(Itemized modification records)
● ● ●
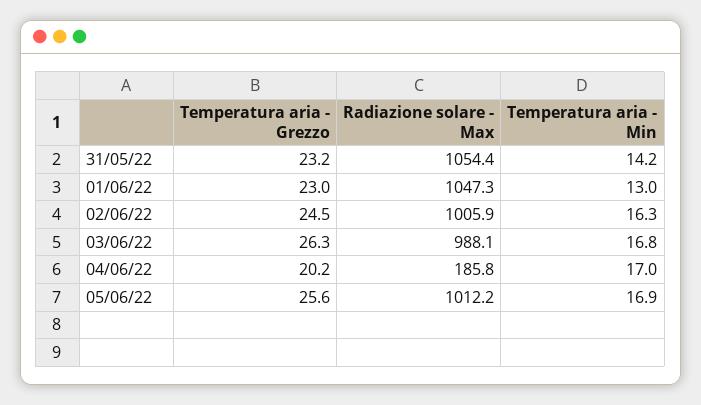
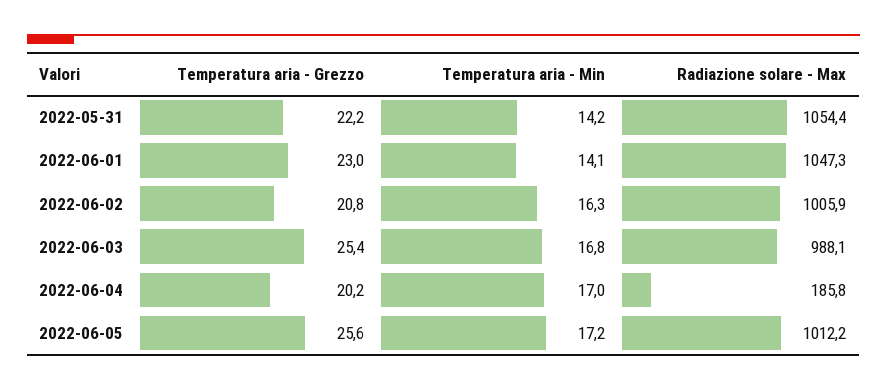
Temperatura aria - Grezzo, 31/05/22: 23.2 -> 22.2
Temperatura aria - Min, 01/06/22: 13 -> 14.1
Temperatura aria - Grezzo, 02/06/22: 24.5 -> 20.8
Temperatura aria - Grezzo, 03/06/22: 26.3 -> 25.4
Temperatura aria - Min, 05/06/22: 16.9 -> 17.2

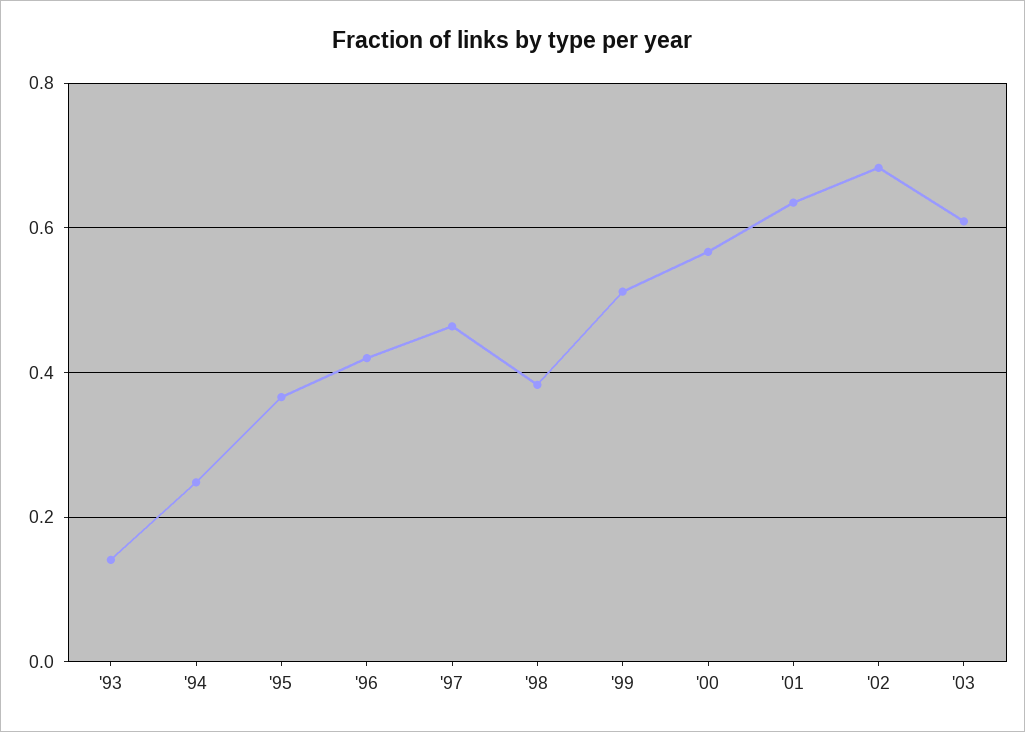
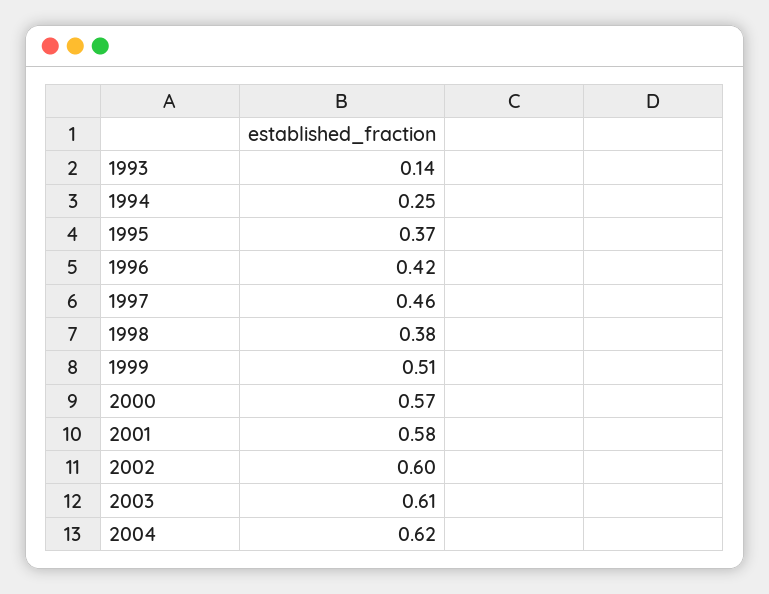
'01: 0.64 -> 0.58
'02: 0.68 -> 0.6
2004: none -> 0.62

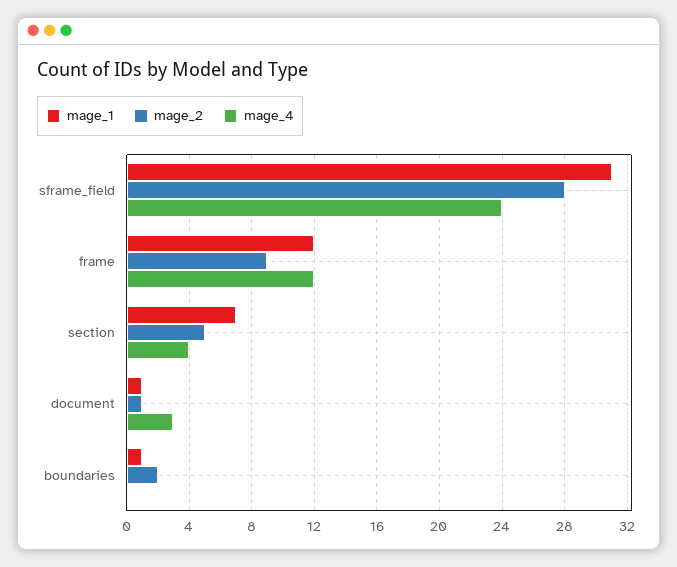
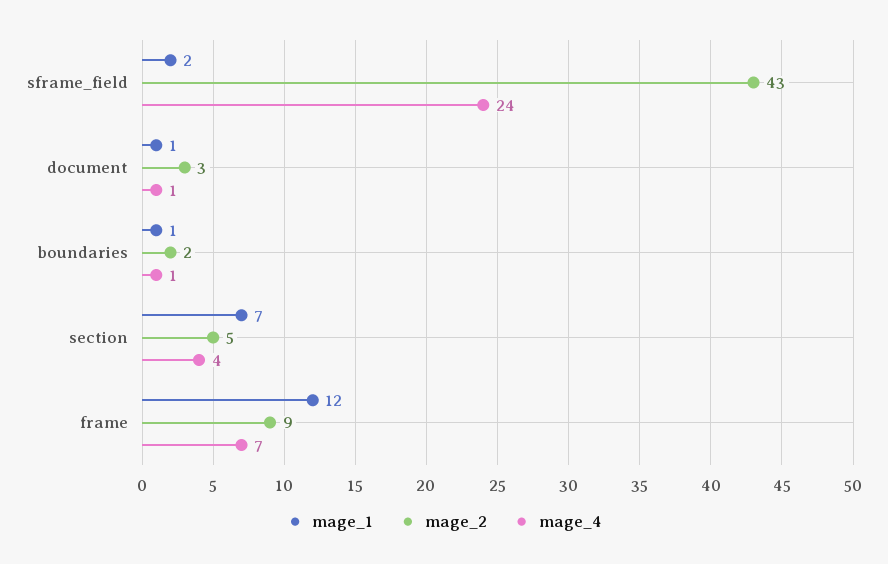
mage_1, sframe_field: 31 -> 2
mage_2, sframe_field: 28 -> 43
mage_4, frame: 12 -> 7
mage_2, document: 1 -> 3
mage_4, document: 3 -> 1
mage_4, boundaries: 0 -> 1

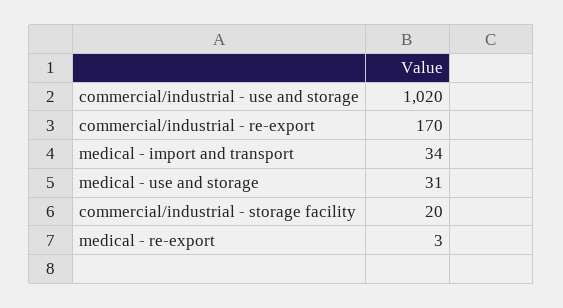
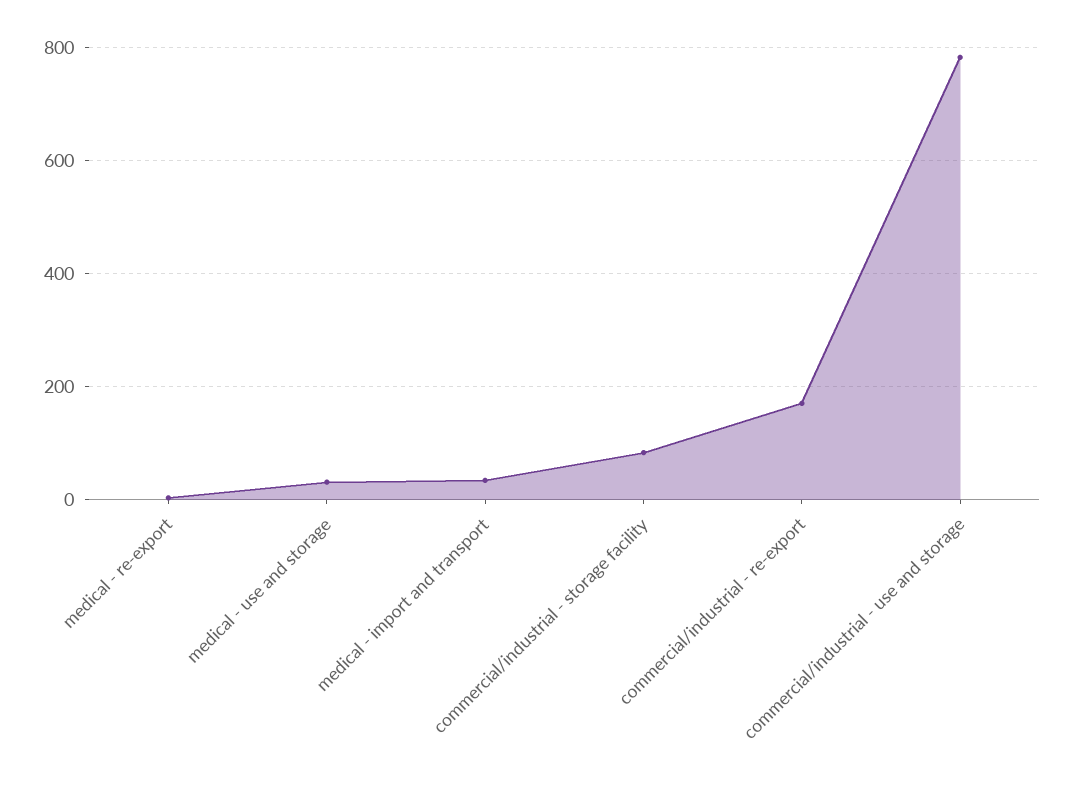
commercial/industrial - use and storage: 1020 -> 780
commercial/industrial - storage facility: 20 -> 80

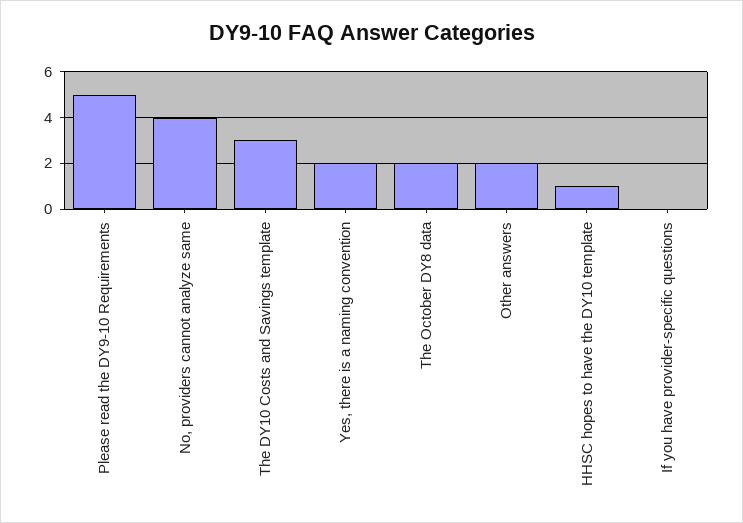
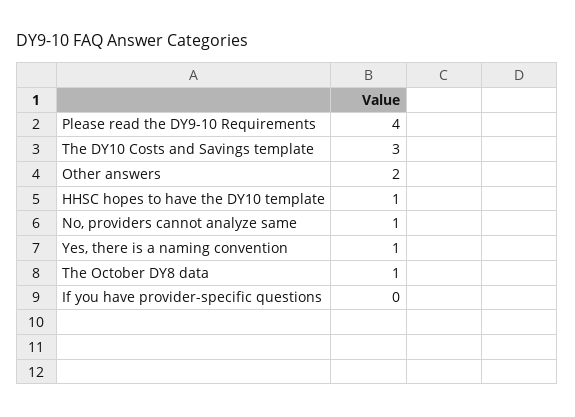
Please read the DY9-10 Requirements: 5 -> 4
No, providers cannot analyze same: 4 -> 1
Yes, there is a naming convention: 2 -> 1
The October DY8 data: 2 -> 1

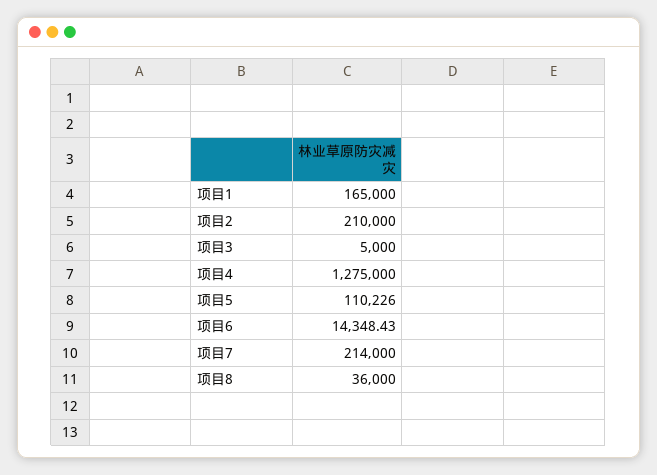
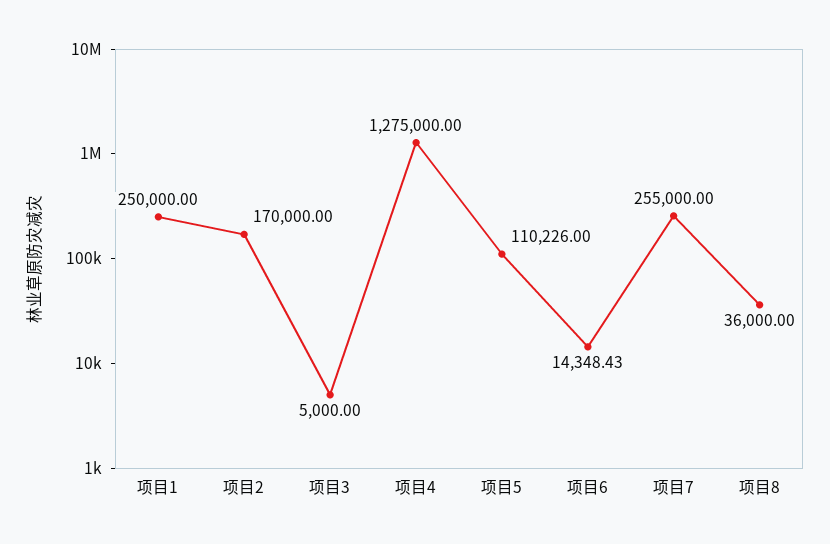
项目1: 165000 -> 250000
项目2: 210000 -> 170000
项目7: 214000 -> 255000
● ● ●
- [The problem]: Quote the entries above word for word. Leave the images out.

- [Answer to the exercise]:
Temperatura aria - Grezzo, 31/05/22: 23.2 -> 22.2
Temperatura aria - Min, 01/06/22: 13 -> 14.1
Temperatura aria - Grezzo, 02/06/22: 24.5 -> 20.8
Temperatura aria - Grezzo, 03/06/22: 26.3 -> 25.4
Temperatura aria - Min, 05/06/22: 16.9 -> 17.2

'01: 0.64 -> 0.58
'02: 0.68 -> 0.6
2004: none -> 0.62

mage_1, sframe_field: 31 -> 2
mage_2, sframe_field: 28 -> 43
mage_4, frame: 12 -> 7
mage_2, document: 1 -> 3
mage_4, document: 3 -> 1
mage_4, boundaries: 0 -> 1

commercial/industrial - use and storage: 1020 -> 780
commercial/industrial - storage facility: 20 -> 80

Please read the DY9-10 Requirements: 5 -> 4
No, providers cannot analyze same: 4 -> 1
Yes, there is a naming convention: 2 -> 1
The October DY8 data: 2 -> 1

项目1: 165000 -> 250000
项目2: 210000 -> 170000
项目7: 214000 -> 255000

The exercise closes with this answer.